§ 文書の抜粋
製紙や鉄鋼、売電事業強化 国内縮小の中、新たな収益源に (2/2ページ)

2016.5.24 06:13

昨年6月に稼働した日本製紙八代工場のバイオマスボイラー=熊本県八代市

昨年6月に稼働した日本製紙八代工場のバイオマスボイラー=熊本県八代市【拡大】

 バイオマス発電は、王子ホールディングス(HD)も三菱製紙と3月に合弁会社を設立。三菱製紙八戸工場(青森県八戸市)に約240億円をかけて7万5000キロワットの設備を導入し、2019年に稼働させる。FITを利用して年間5.3億キロワット時の電気を電力会社に販売、年間約110億円の売り上げを目指す。

 王子HDは北海道と静岡で水力発電所の改修も進める。電力事業の17年3月期の売上高(見通し)は211億円で、矢島進社長は「19年度には1.5倍程度に拡大したい」と話す。

 製紙各社が売電に力を入れる背景には、国内の紙需要が少子化やデジタル媒体の普及で減るなか、多角化を進め、新たな収益源を開拓する狙いもある。

§ 提示情報
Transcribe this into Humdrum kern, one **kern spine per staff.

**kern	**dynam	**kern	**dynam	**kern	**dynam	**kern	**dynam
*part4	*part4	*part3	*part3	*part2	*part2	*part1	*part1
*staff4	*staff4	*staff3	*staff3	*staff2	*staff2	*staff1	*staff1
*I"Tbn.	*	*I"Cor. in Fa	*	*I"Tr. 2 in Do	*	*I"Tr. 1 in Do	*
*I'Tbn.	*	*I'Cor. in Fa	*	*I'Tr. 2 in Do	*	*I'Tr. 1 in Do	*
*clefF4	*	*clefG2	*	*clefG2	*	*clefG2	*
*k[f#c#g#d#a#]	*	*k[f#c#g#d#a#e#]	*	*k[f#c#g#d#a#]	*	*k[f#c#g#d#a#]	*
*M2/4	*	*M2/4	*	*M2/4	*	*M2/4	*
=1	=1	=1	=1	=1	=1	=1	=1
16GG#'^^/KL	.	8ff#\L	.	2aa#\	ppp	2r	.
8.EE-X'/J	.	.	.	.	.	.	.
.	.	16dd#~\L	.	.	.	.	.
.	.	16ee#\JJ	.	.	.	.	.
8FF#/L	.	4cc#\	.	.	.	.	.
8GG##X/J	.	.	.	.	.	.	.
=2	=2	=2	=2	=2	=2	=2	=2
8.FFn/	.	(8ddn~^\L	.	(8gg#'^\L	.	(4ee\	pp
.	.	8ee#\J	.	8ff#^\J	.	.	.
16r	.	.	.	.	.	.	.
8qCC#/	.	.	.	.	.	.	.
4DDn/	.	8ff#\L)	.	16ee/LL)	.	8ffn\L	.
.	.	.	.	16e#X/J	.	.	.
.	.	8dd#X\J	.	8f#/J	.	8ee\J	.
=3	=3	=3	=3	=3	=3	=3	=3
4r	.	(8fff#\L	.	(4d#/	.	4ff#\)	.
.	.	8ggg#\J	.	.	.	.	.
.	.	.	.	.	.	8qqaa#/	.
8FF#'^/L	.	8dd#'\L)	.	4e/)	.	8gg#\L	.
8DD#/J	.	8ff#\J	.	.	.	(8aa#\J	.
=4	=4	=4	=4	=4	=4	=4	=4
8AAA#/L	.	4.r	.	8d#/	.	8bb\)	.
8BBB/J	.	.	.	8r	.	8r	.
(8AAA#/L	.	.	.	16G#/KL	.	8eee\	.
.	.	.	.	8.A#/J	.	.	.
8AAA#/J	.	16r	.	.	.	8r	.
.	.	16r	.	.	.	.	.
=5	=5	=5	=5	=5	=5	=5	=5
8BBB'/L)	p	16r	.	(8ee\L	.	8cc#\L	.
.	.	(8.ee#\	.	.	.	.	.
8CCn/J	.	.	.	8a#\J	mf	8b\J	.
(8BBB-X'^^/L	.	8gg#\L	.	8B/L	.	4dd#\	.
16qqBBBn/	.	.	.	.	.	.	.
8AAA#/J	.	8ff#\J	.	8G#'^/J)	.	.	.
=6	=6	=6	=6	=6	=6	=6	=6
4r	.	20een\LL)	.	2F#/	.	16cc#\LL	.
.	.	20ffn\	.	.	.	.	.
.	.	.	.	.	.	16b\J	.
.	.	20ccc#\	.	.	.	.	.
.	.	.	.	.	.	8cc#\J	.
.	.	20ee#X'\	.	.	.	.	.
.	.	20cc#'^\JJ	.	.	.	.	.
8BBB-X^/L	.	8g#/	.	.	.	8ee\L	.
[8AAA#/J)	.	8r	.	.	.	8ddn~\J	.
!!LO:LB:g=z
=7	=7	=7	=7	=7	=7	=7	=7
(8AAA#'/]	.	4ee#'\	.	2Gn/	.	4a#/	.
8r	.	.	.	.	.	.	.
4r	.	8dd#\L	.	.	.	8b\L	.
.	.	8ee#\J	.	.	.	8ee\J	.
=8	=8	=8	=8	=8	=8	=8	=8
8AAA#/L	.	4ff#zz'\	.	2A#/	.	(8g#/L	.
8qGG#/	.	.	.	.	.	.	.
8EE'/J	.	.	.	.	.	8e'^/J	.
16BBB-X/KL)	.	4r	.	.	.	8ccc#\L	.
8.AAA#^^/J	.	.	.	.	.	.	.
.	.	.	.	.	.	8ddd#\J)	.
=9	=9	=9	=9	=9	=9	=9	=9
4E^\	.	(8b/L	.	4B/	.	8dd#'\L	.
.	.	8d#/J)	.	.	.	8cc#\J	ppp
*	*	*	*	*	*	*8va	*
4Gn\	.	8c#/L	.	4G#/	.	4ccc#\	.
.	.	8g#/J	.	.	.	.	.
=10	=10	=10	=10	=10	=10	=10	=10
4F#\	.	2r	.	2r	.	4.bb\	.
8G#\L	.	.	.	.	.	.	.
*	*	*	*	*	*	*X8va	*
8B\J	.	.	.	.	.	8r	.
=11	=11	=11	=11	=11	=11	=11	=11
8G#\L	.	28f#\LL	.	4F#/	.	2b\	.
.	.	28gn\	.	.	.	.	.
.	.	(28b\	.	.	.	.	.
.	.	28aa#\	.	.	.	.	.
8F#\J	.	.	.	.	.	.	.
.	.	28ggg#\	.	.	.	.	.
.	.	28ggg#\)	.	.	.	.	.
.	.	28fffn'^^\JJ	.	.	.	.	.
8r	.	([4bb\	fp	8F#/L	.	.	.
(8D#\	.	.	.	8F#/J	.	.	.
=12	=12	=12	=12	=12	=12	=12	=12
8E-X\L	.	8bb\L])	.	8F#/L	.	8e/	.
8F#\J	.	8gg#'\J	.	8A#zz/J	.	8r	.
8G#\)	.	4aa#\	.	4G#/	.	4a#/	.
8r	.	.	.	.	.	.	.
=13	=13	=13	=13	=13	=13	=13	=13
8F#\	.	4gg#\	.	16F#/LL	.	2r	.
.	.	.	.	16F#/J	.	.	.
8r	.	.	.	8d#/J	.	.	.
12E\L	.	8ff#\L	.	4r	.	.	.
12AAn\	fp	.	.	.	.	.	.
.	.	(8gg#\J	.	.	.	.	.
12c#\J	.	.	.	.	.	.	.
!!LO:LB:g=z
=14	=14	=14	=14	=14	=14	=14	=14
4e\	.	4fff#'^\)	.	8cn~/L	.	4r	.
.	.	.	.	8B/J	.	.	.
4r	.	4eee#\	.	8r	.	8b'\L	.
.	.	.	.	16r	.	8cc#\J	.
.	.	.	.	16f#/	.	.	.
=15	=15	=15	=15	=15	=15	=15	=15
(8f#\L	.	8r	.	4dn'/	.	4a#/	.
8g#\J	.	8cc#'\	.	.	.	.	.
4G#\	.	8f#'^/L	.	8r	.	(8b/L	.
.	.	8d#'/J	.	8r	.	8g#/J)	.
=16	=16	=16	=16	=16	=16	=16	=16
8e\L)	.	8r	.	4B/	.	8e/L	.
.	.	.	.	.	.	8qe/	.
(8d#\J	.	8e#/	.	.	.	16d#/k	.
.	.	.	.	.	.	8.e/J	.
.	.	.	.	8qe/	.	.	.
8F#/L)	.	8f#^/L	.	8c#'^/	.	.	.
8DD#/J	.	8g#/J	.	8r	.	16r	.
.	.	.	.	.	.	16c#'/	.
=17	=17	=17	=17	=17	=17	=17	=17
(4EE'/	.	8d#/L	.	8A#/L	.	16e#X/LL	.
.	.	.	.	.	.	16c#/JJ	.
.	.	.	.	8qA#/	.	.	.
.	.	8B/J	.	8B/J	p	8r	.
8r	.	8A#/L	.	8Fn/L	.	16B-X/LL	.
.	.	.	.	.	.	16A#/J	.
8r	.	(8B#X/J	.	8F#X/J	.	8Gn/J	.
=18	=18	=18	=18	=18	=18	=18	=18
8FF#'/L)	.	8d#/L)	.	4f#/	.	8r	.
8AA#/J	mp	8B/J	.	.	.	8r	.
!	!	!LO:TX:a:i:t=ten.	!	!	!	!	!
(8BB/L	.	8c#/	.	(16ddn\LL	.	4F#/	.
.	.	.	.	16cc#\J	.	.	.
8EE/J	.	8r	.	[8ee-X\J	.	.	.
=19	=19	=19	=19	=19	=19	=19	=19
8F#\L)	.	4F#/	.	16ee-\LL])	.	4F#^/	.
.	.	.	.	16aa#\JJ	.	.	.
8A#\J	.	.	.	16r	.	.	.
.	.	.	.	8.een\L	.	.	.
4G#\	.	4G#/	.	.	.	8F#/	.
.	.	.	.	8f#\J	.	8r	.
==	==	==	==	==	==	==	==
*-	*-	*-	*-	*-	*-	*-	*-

§ 演習の目的
製紙会社の売電事業に関する記事を、途切れたところから続けて書いてください。 項目は本文とは別個の資料です。

§ 解答
 一方、売電は鉄鋼大手も強化している。神戸製鉄所は、19~20年度に栃木県真岡市のアルミ板工場隣接地で125万キロワットのガス火力発電所、21~22年度に神戸製鉄所(神戸市灘区)の高炉跡地に130万キロワットの石炭火力発電所をそれぞれ建設。

 合計投資額は3000億円程度に達する見通しだが、「(電力は)長期電力供給契約を結ぶため、鉄と違って市況変動の影響を受けにくい」として、鉄鋼、機械と並ぶ、経営の柱に育てる。

 鉄鋼大手では、新日鉄住金も電源開発(Jパワー)との合弁会社が20年の稼働を目指して鹿島製鉄所(茨城県鹿嶋市)に石炭火力発電所を建設中だ。